[Text excerpt]

[RFC] [PATCH] mm/page_alloc: pcp->batch tuning

linux-mm.kvack.org archive mirror
 help / color / mirror / Atom feed

* [RFC] [PATCH] mm/page_alloc: pcp->batch tuning
@ 2025-10-06 14:54 Joshua Hahn
  2025-10-08 15:34 ` Dave Hansen
  0 siblings, 1 reply; 5+ messages in thread
From: Joshua Hahn @ 2025-10-06 14:54 UTC (permalink / raw)
  To: Dave Hansen
  Cc: Andrew Morton, Brendan Jackman, Johannes Weiner, Michal Hocko,
	Suren Baghdasaryan, Vlastimil Babka, Zi Yan, linux-kernel,
	linux-mm

Recently while working on another patch about batching
free_pcppages_bulk [1], I was curious why pcp->batch was always 63 on my
machine. This led me to zone_batchsize(), where I found this set of
lines to determine what the batch size should be for the host:

	batch = min(zone_managed_pages(zone) >> 10, SZ_1M / PAGE_SIZE);
	batch /= 4;		/* We effectively *= 4 below */
	if (batch < 1)
		batch = 1;

All of this is good, except the comment above which says "We effectively
*= 4 below". Nowhere else in the function zone_batchsize(), is there a
corresponding multipliation by 4. Looking into the history of this, it
seems like Dave Hansen had also noticed this back in 2013 [1]. Turns out
there *used* to be a corresponding *= 4, which was turned into a *= 6
later on to be used in pageset_setup_from_batch_size(), which no longer
exists.

This leaves us with a /= 4 with no corresponding *= 4 anywhere, which
leaves pcp->batch mistuned from the original intent when it was
introduced. This is made worse by the fact that pcp lists are generally
larger today than they were in 2013, meaning batch sizes should have
increased, not decreased.

While the obvious solution is to remove this /= 4 to restore the
original tuning heuristics, I think this discovery opens up a discussion
on what pcp->batch should be, and whether this is something that should
be dynamically tuned based on the system's usage, like pcp->high.

Naively removing the /= 4 also changes the tuning for the entire system,
so I am a bit hesitant to just simply remove this, even though I believe
having a larger batch size (this means the new default batch size will
be the # of pages it takes to get 1M) can be helpful for the general
scale of machines running today, as opposed to 12 years ago.

I've left this patch as an RFC to see what folks have to say about this
decision.

[1] https://lore.kernel.org/all/20251002204636.4016712-1-joshua.hahnjy@gmail.com/
[2] https://lore.kernel.org/linux-mm/20131015203547.8724C69C@viggo.jf.intel.com/

Signed-off-by: Joshua Hahn <joshua.hahnjy@gmail.com>
---
 mm/page_alloc.c | 1 -
 1 file changed, 1 deletion(-)

[Material shown]
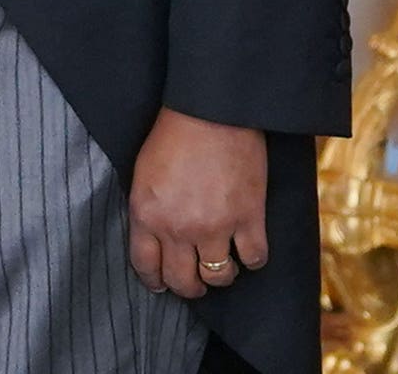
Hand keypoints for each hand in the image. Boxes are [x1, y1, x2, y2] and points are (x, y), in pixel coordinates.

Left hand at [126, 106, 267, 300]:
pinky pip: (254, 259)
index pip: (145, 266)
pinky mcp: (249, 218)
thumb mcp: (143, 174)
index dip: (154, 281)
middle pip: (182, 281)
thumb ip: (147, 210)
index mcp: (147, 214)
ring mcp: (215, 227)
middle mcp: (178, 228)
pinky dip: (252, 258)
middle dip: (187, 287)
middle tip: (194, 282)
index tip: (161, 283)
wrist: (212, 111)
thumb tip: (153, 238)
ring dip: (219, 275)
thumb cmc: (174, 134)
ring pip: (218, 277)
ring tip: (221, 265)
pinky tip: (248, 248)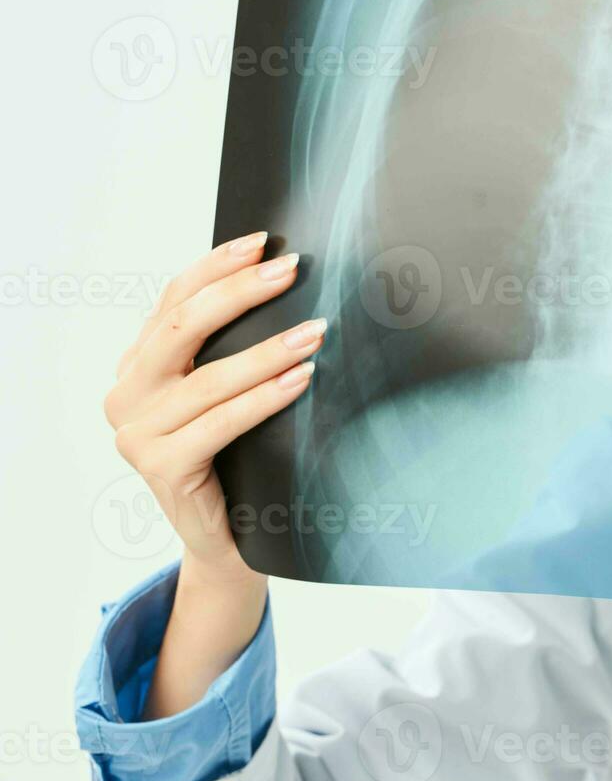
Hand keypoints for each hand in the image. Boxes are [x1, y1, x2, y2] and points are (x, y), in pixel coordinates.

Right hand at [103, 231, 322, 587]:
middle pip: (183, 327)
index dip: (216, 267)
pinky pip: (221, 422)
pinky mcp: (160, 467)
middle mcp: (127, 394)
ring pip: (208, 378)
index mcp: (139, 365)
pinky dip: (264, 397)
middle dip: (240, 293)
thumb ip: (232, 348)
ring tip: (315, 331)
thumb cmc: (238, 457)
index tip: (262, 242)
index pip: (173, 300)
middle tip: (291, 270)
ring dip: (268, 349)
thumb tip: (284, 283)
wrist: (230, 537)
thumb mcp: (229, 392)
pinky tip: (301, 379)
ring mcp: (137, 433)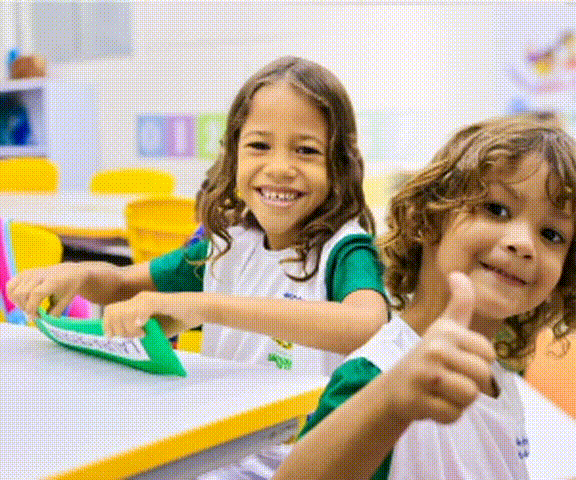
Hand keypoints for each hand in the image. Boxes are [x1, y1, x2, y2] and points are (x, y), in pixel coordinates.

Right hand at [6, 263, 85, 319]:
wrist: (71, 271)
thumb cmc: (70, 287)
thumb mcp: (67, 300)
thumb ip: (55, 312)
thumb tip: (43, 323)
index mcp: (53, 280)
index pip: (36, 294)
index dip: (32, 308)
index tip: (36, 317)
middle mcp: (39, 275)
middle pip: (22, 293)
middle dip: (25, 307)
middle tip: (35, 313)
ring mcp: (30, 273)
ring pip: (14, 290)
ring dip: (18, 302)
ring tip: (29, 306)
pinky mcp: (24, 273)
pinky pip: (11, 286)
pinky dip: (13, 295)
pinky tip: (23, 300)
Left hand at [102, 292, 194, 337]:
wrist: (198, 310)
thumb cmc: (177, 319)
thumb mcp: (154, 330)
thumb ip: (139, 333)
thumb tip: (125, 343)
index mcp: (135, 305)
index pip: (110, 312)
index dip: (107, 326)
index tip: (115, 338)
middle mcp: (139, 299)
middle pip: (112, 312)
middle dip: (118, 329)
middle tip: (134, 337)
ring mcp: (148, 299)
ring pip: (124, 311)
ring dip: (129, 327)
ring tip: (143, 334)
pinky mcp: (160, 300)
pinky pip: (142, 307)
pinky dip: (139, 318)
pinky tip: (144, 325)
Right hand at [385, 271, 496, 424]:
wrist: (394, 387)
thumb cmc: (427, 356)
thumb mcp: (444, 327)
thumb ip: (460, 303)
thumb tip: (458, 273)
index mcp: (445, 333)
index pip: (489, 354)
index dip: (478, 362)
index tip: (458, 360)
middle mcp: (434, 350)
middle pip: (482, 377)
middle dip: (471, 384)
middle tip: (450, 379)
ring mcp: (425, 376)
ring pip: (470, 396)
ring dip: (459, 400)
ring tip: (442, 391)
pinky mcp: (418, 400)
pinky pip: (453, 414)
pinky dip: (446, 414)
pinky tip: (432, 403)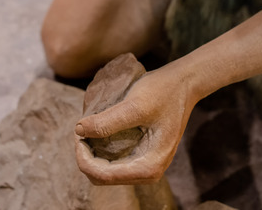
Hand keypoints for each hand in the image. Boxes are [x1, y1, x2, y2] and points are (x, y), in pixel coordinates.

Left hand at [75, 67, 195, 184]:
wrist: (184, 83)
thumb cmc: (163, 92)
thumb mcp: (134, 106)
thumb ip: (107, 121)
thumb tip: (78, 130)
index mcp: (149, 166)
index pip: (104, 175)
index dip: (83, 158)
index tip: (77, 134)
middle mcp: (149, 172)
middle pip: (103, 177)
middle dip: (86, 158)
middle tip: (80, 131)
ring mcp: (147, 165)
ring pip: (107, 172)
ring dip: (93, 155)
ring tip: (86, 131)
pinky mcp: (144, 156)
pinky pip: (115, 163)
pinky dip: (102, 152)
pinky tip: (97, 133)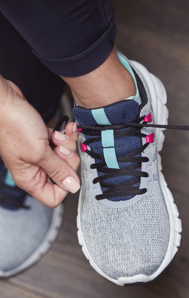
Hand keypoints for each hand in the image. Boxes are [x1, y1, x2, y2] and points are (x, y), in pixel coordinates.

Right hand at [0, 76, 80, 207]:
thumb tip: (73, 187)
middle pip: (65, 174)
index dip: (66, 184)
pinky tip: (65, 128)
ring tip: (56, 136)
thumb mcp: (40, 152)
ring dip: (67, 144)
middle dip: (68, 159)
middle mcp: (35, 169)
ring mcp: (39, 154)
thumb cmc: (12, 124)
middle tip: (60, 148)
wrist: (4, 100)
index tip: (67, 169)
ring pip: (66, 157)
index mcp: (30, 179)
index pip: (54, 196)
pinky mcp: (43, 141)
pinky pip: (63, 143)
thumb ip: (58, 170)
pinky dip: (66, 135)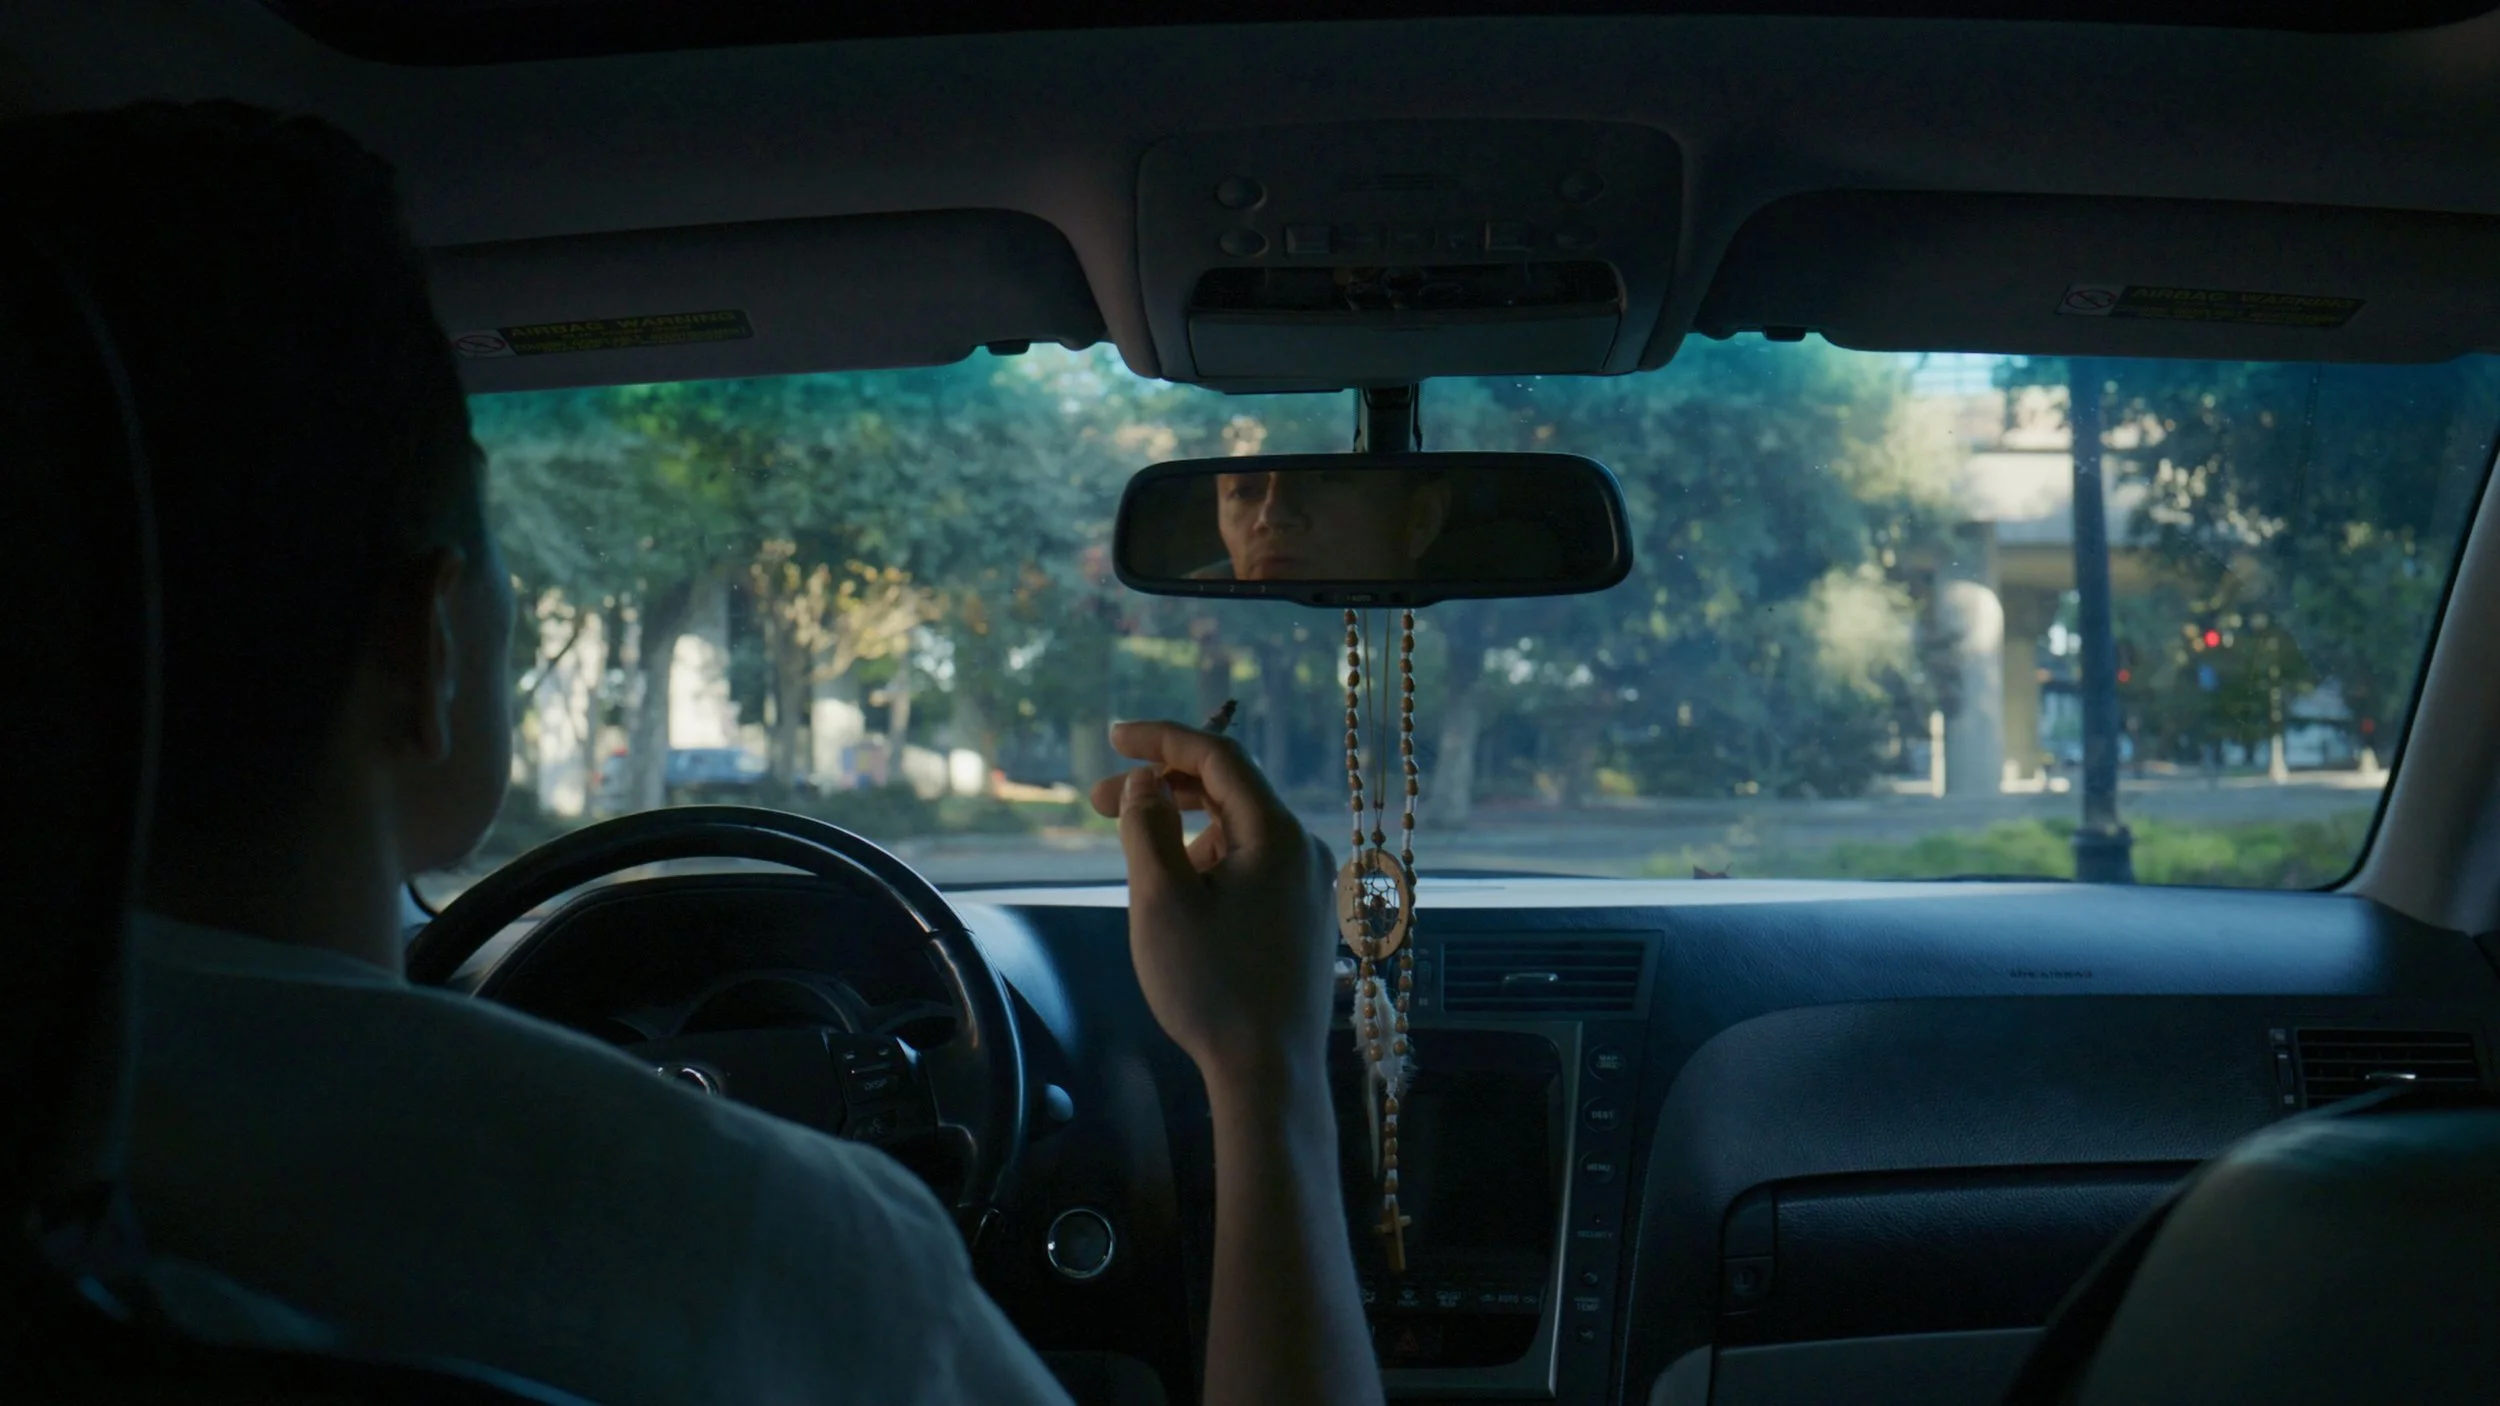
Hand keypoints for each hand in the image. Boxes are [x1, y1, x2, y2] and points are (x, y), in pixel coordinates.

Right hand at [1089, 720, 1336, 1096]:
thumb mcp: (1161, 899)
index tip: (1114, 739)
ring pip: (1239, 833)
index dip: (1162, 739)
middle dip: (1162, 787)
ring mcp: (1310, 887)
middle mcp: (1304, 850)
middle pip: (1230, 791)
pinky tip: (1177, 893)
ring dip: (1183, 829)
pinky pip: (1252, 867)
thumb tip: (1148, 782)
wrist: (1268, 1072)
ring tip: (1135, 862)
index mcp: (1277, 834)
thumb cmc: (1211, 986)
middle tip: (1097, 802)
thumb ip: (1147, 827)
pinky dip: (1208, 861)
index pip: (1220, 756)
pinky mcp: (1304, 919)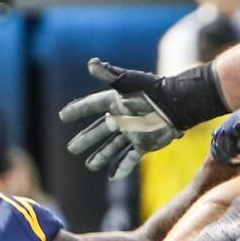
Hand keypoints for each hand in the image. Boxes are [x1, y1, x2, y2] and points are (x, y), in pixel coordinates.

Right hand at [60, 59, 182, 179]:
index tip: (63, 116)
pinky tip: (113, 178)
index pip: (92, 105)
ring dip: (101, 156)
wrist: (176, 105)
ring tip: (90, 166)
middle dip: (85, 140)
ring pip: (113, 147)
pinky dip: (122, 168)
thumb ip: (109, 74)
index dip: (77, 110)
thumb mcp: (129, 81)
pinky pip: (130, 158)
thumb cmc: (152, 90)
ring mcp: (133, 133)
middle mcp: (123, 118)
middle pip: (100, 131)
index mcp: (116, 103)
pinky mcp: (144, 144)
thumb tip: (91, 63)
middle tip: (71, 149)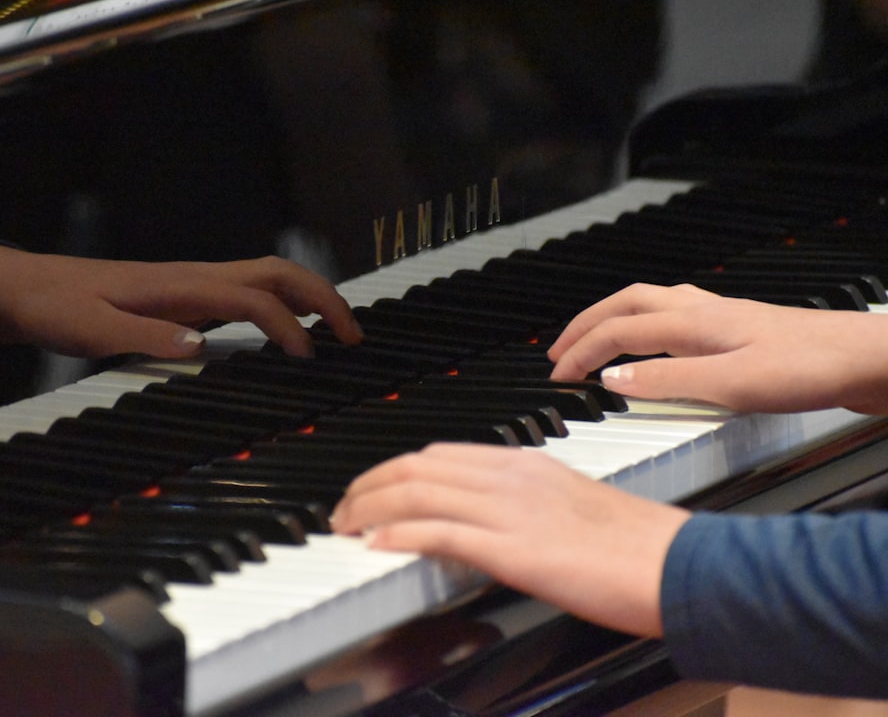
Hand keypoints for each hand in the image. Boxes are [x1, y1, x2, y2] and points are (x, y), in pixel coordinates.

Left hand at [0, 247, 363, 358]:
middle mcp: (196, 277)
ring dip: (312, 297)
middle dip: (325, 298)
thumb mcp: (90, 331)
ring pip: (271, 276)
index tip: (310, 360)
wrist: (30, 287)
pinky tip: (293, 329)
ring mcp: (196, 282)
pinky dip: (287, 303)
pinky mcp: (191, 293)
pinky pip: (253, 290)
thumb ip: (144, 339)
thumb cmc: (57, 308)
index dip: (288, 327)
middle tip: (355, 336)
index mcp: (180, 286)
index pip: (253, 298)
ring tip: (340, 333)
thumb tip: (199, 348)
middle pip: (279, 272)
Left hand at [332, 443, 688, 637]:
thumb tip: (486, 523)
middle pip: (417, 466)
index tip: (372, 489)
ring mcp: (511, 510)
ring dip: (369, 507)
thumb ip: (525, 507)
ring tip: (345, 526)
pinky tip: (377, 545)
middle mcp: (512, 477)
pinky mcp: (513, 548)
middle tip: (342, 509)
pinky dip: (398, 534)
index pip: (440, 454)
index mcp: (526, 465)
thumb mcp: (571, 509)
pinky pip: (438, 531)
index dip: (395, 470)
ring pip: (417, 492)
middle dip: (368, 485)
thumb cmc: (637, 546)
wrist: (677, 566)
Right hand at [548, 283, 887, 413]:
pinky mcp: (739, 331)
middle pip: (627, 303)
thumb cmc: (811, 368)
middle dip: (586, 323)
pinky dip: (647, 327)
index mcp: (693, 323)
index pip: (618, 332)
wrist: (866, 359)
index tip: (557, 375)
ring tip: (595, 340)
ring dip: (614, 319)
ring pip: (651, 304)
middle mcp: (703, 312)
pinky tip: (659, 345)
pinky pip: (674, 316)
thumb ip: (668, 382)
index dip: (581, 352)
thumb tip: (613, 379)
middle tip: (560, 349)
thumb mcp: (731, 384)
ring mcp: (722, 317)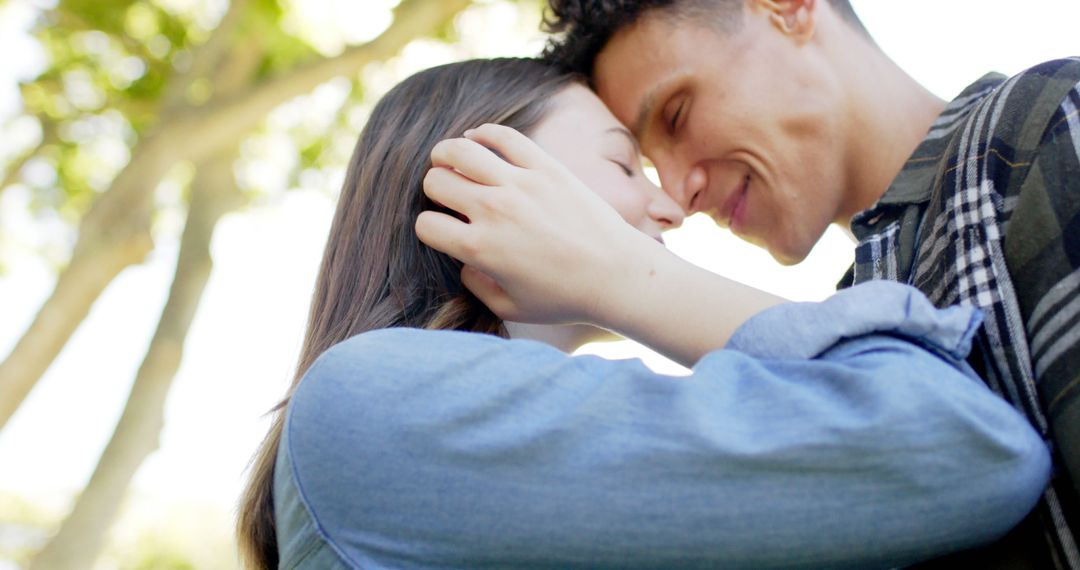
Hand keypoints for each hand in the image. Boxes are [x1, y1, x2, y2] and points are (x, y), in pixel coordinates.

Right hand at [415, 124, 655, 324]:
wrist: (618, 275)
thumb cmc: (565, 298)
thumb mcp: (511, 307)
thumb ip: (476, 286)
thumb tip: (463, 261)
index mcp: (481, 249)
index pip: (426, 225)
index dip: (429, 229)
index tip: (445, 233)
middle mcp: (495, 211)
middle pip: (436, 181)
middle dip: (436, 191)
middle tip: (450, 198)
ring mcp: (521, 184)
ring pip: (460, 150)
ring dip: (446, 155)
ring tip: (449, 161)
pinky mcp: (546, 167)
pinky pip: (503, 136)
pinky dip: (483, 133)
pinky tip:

[Work instruction A] Reproduce everything in the pcp->batch tuning patch message from "linux-mm.kvack.org archive mirror" down to "(permalink / raw)".
[Work instruction B] Write what comes next in the pcp->batch tuning patch message, starting right after its last line.

[Response A]
linux-mm.kvack.org archive mirror
 help / color / mirror / Atom feed

* [RFC] [PATCH] mm/page_alloc: pcp->batch tuning
@ 2025-10-06 14:54 Joshua Hahn
  2025-10-08 15:34 ` Dave Hansen
  0 siblings, 1 reply; 5+ messages in thread
From: Joshua Hahn @ 2025-10-06 14:54 UTC (permalink / raw)

[Response B]
diff --git a/mm/page_alloc.c b/mm/page_alloc.c
index d1d037f97c5f..b4db0d09d145 100644
--- a/mm/page_alloc.c
+++ b/mm/page_alloc.c
@@ -5815,7 +5815,6 @@ static int zone_batchsize(struct zone *zone)
 	 * and zone lock contention.
 	 */
 	batch = min(zone_managed_pages(zone) >> 10, SZ_1M / PAGE_SIZE);
-	batch /= 4;		/* We effectively *= 4 below */
 	if (batch < 1)
 		batch = 1;

base-commit: 097a6c336d0080725c626fda118ecfec448acd0f
-- 
2.47.3

^ permalink raw reply	[flat|nested] 5+ messages in thread

* Re: [RFC] [PATCH] mm/page_alloc: pcp->batch tuning
  2025-10-06 14:54 [RFC] [PATCH] mm/page_alloc: pcp->batch tuning Joshua Hahn
@ 2025-10-08 15:34 ` Dave Hansen
  2025-10-08 19:36   ` Joshua Hahn
  0 siblings, 1 reply; 5+ messages in thread
From: Dave Hansen @ 2025-10-08 15:34 UTC (permalink / raw)
  To: Joshua Hahn
  Cc: Andrew Morton, Brendan Jackman, Johannes Weiner, Michal Hocko,
	Suren Baghdasaryan, Vlastimil Babka, Zi Yan, linux-kernel,
	linux-mm, ying.huang

First of all, I do agree that the comment should go away or get fixed up.

But...

On 10/6/25 07:54, Joshua Hahn wrote:
> This leaves us with a /= 4 with no corresponding *= 4 anywhere, which
> leaves pcp->batch mistuned from the original intent when it was
> introduced. This is made worse by the fact that pcp lists are generally
> larger today than they were in 2013, meaning batch sizes should have
> increased, not decreased.

pcp->batch and pcp->high do very different things. pcp->high is a limit
on the amount of memory that can be tied up. pcp->batch balances
throughput with latency. I'm not sure I buy the idea that a higher
pcp->high means we should necessarily do larger batches.

So I dunno... f someone wanted to alter the initial batch size, they'd
ideally repeat some of Ying's experiments from: 52166607ecc9 ("mm:
restrict the pcp batch scale factor to avoid too long latency").

Better yet, just absorb the /=4 into the two existing batch assignments.
It will probably compile to exactly the same code and have no functional
changes and get rid of the comment.

Wouldn't this compile to the same thing?

        batch = zone->managed_pages / 4096;
        if (batch * PAGE_SIZE > 128 * 1024)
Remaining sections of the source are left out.